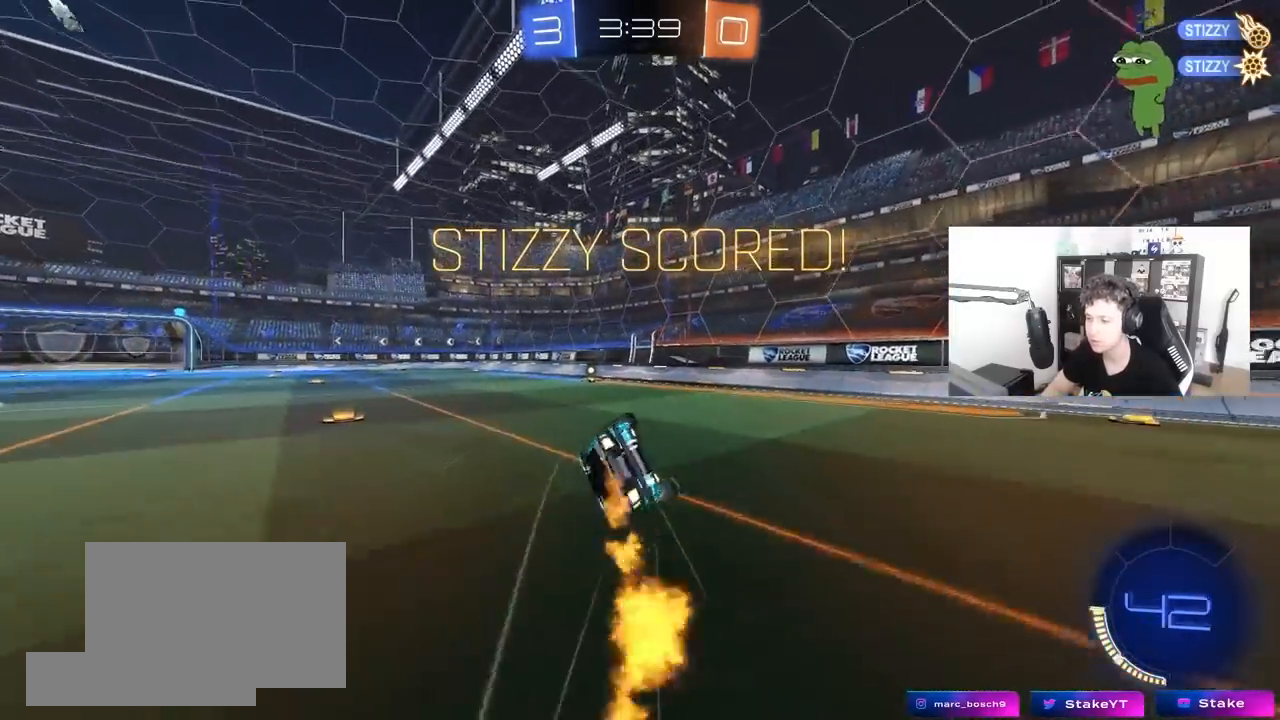
{"keys": ["a", "s"], "mouse": [], "mouse_move": "still", "events": [[83, "mouse_left", "up"], [167, "s", "up"], [267, "s", "down"], [317, "mouse_left", "down"], [500, "mouse_left", "up"], [500, "shift", "up"]]}
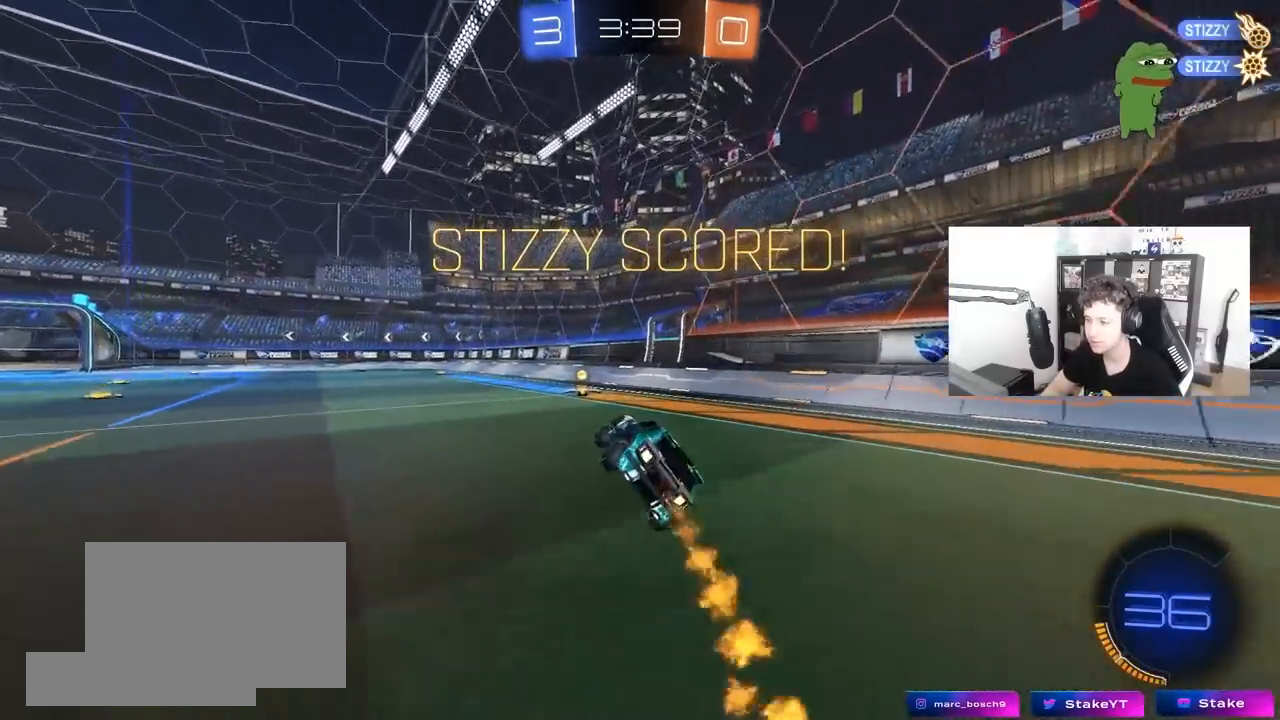
{"keys": ["a", "shift"], "mouse": ["left", "right"], "mouse_move": "still", "events": [[50, "s", "up"], [100, "a", "up"], [233, "w", "down"], [383, "a", "down"], [383, "mouse_left", "down"], [417, "mouse_right", "down"], [417, "w", "up"], [467, "shift", "down"]]}
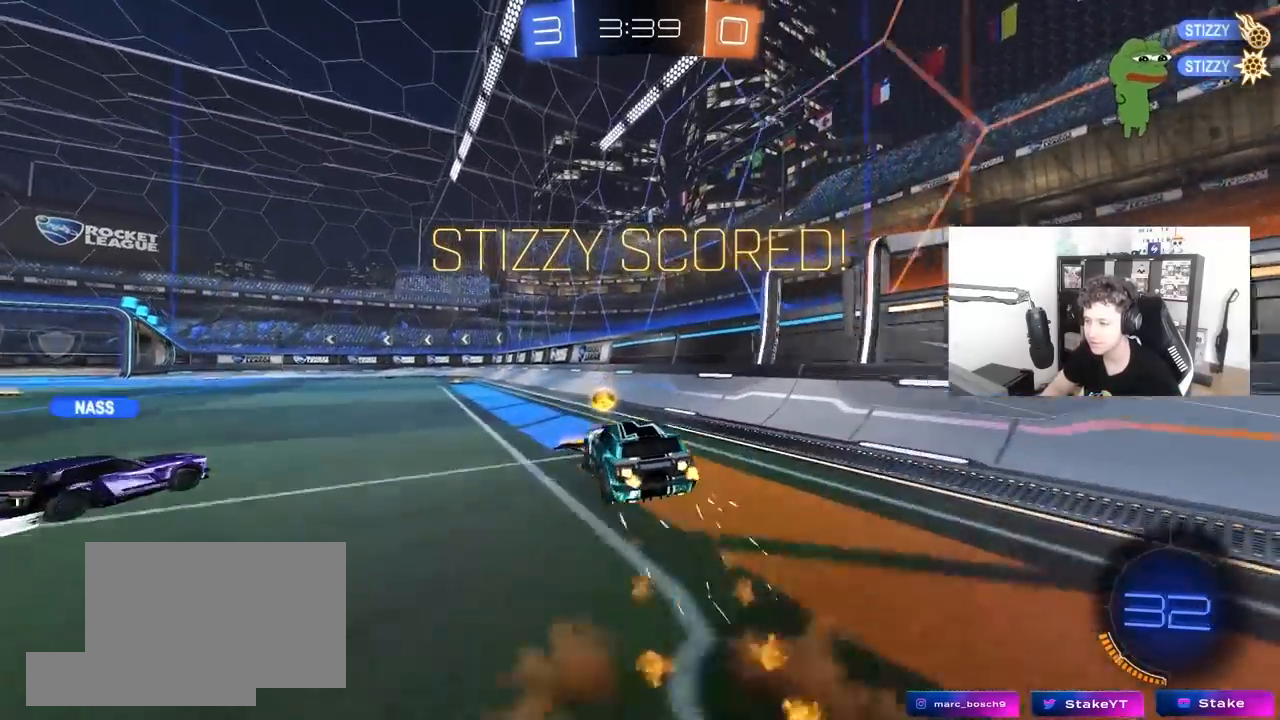
{"keys": ["d", "w"], "mouse": [], "mouse_move": "still", "events": [[67, "mouse_left", "up"], [67, "mouse_right", "up"], [67, "s", "down"], [200, "s", "up"], [250, "shift", "up"], [300, "a", "up"], [350, "d", "down"], [350, "shift", "down"], [433, "w", "down"], [483, "shift", "up"]]}
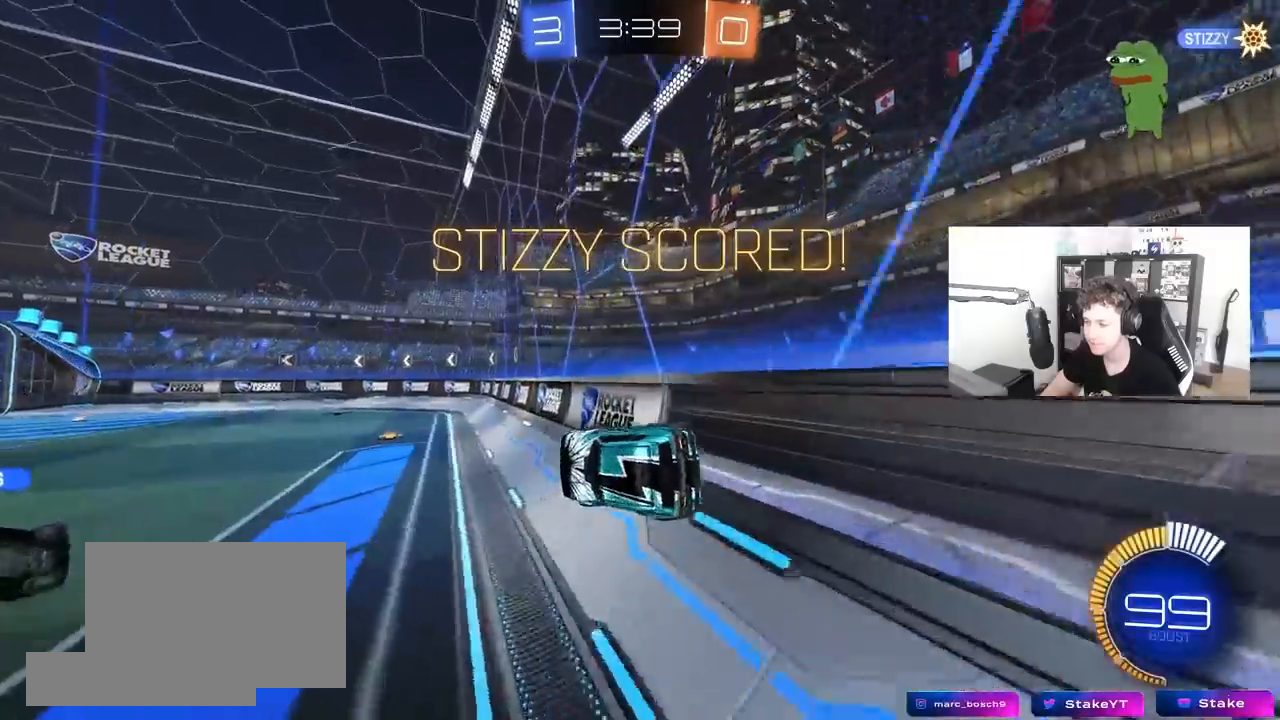
{"keys": ["a", "shift"], "mouse": [], "mouse_move": "still", "events": [[83, "mouse_right", "down"], [167, "mouse_right", "up"], [217, "d", "up"], [217, "mouse_right", "down"], [317, "a", "down"], [317, "shift", "down"], [400, "mouse_right", "up"], [450, "w", "up"]]}
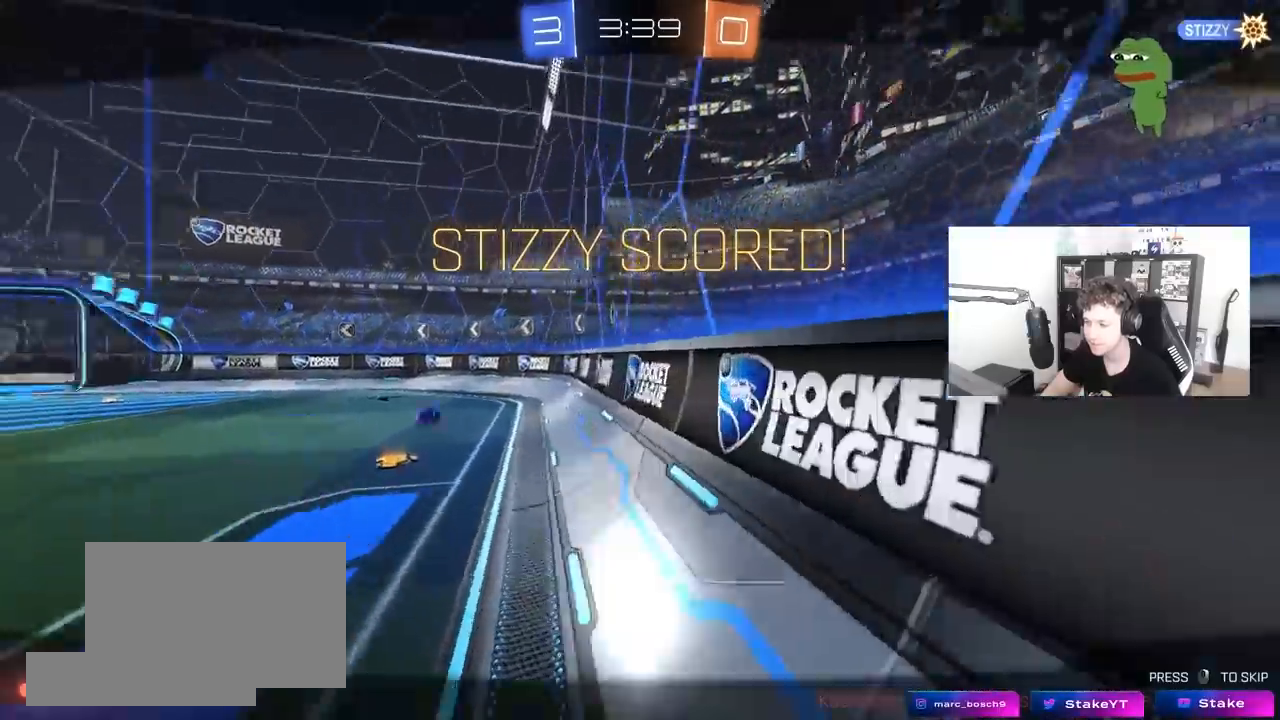
{"keys": [], "mouse": [], "mouse_move": "still", "events": [[183, "w", "down"], [317, "w", "up"], [467, "a", "up"], [467, "shift", "up"]]}
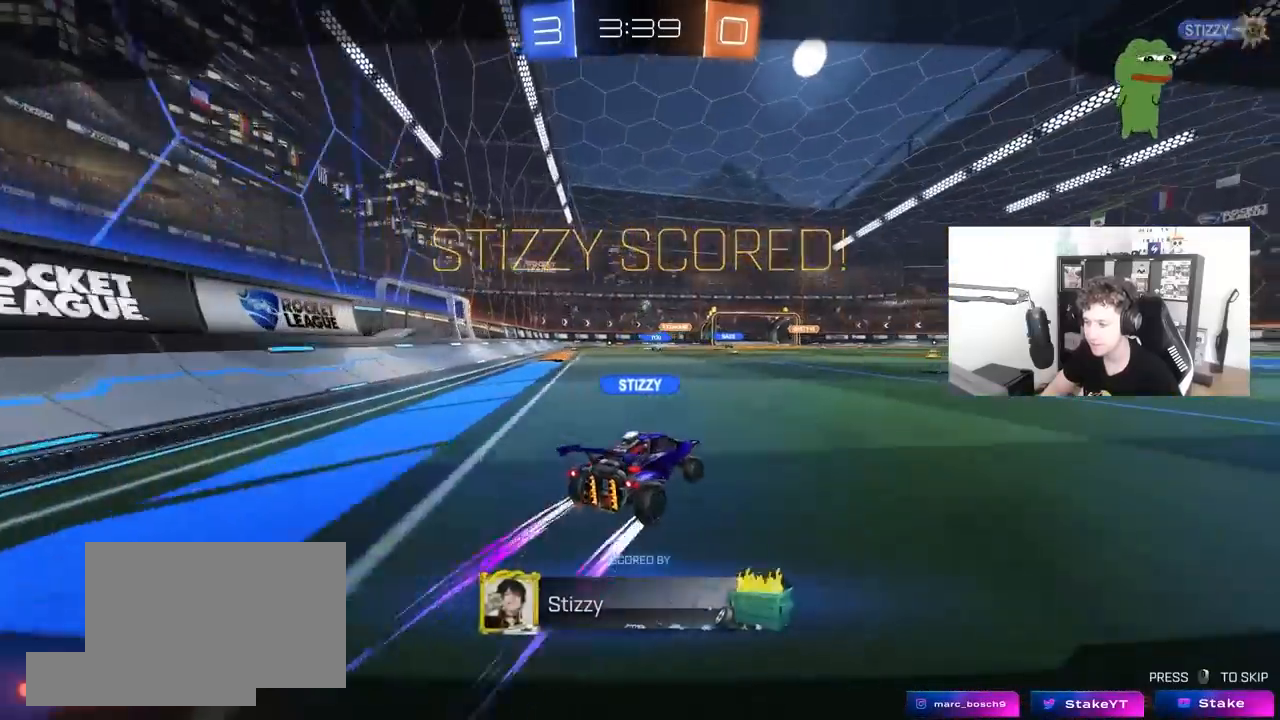
{"keys": ["tab"], "mouse": [], "mouse_move": "still", "events": [[433, "tab", "down"]]}
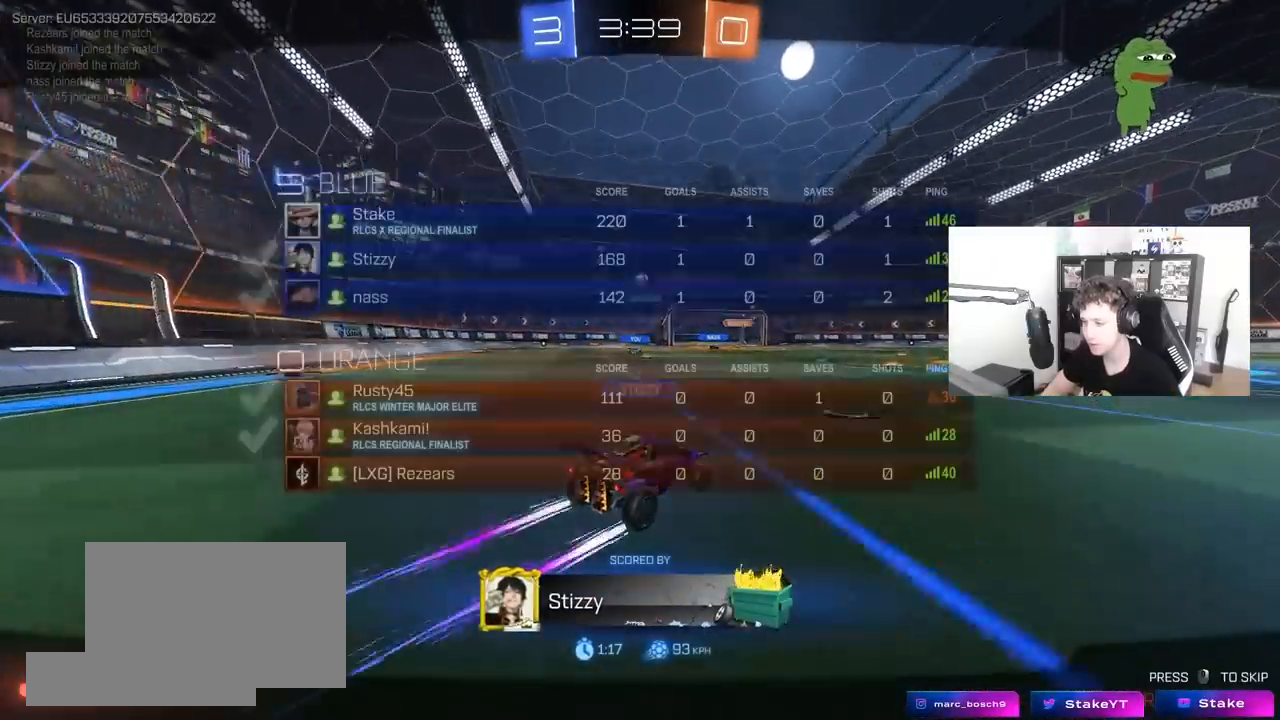
{"keys": ["tab"], "mouse": ["right"], "mouse_move": "still", "events": [[167, "tab", "up"], [267, "mouse_right", "down"], [400, "tab", "down"], [450, "mouse_right", "up"], [500, "mouse_right", "down"]]}
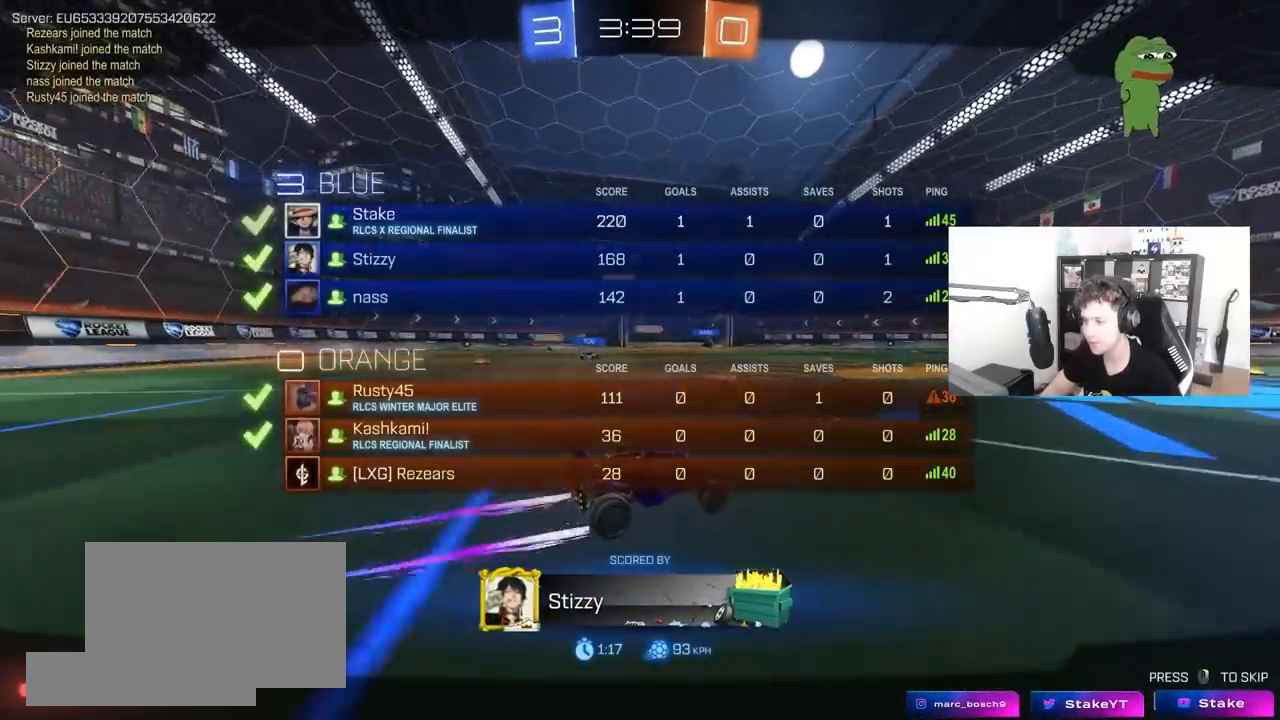
{"keys": ["tab"], "mouse": ["right"], "mouse_move": "right", "events": [[100, "tab", "up"], [133, "mouse_right", "up"], [183, "mouse_right", "down"], [283, "tab", "down"], [367, "mouse_right", "up"], [417, "mouse_right", "down"]]}
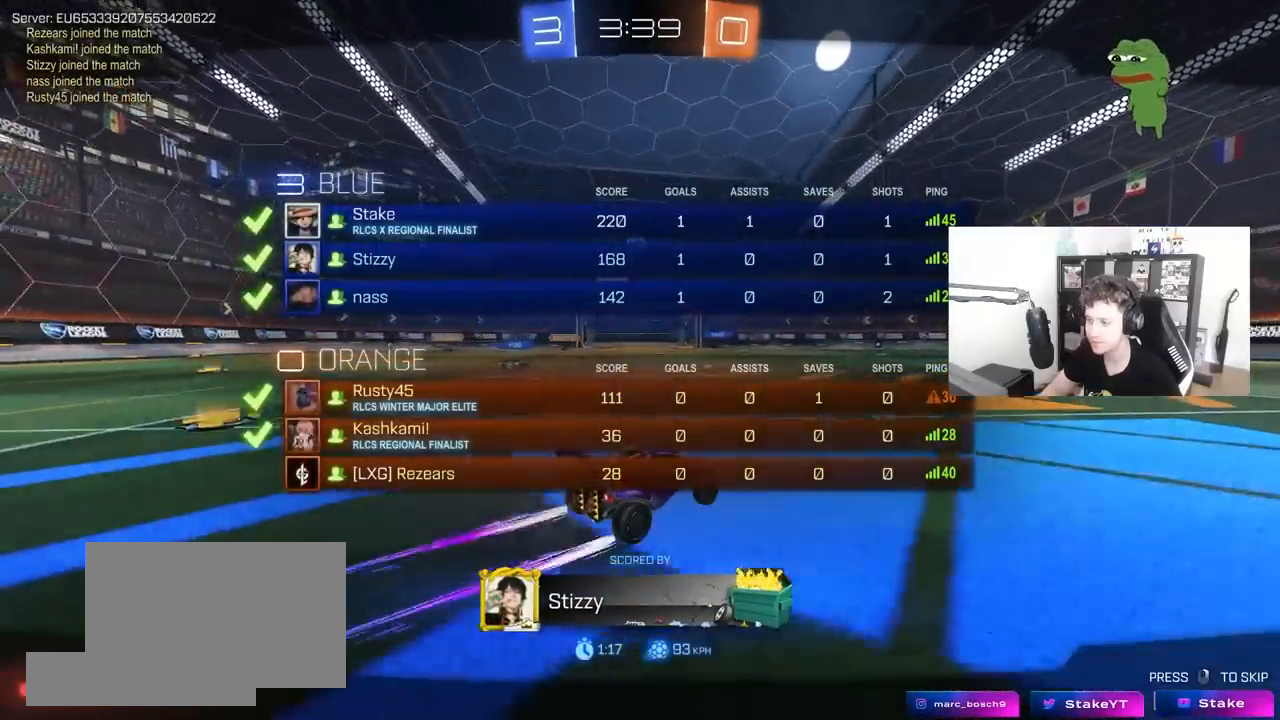
{"keys": [], "mouse": ["right"], "mouse_move": "down-left", "events": [[17, "tab", "up"], [67, "mouse_right", "up"], [150, "mouse_right", "down"], [300, "mouse_right", "up"], [350, "mouse_right", "down"]]}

> Prompt
Write all the entries again word for word, minus the pictures.

> Exercise answer
{"keys": ["a", "s"], "mouse": [], "mouse_move": "still", "events": [[83, "mouse_left", "up"], [167, "s", "up"], [267, "s", "down"], [317, "mouse_left", "down"], [500, "mouse_left", "up"], [500, "shift", "up"]]}
{"keys": ["a", "shift"], "mouse": ["left", "right"], "mouse_move": "still", "events": [[50, "s", "up"], [100, "a", "up"], [233, "w", "down"], [383, "a", "down"], [383, "mouse_left", "down"], [417, "mouse_right", "down"], [417, "w", "up"], [467, "shift", "down"]]}
{"keys": ["d", "w"], "mouse": [], "mouse_move": "still", "events": [[67, "mouse_left", "up"], [67, "mouse_right", "up"], [67, "s", "down"], [200, "s", "up"], [250, "shift", "up"], [300, "a", "up"], [350, "d", "down"], [350, "shift", "down"], [433, "w", "down"], [483, "shift", "up"]]}
{"keys": ["a", "shift"], "mouse": [], "mouse_move": "still", "events": [[83, "mouse_right", "down"], [167, "mouse_right", "up"], [217, "d", "up"], [217, "mouse_right", "down"], [317, "a", "down"], [317, "shift", "down"], [400, "mouse_right", "up"], [450, "w", "up"]]}
{"keys": [], "mouse": [], "mouse_move": "still", "events": [[183, "w", "down"], [317, "w", "up"], [467, "a", "up"], [467, "shift", "up"]]}
{"keys": ["tab"], "mouse": [], "mouse_move": "still", "events": [[433, "tab", "down"]]}
{"keys": ["tab"], "mouse": ["right"], "mouse_move": "still", "events": [[167, "tab", "up"], [267, "mouse_right", "down"], [400, "tab", "down"], [450, "mouse_right", "up"], [500, "mouse_right", "down"]]}
{"keys": ["tab"], "mouse": ["right"], "mouse_move": "right", "events": [[100, "tab", "up"], [133, "mouse_right", "up"], [183, "mouse_right", "down"], [283, "tab", "down"], [367, "mouse_right", "up"], [417, "mouse_right", "down"]]}
{"keys": [], "mouse": ["right"], "mouse_move": "down-left", "events": [[17, "tab", "up"], [67, "mouse_right", "up"], [150, "mouse_right", "down"], [300, "mouse_right", "up"], [350, "mouse_right", "down"]]}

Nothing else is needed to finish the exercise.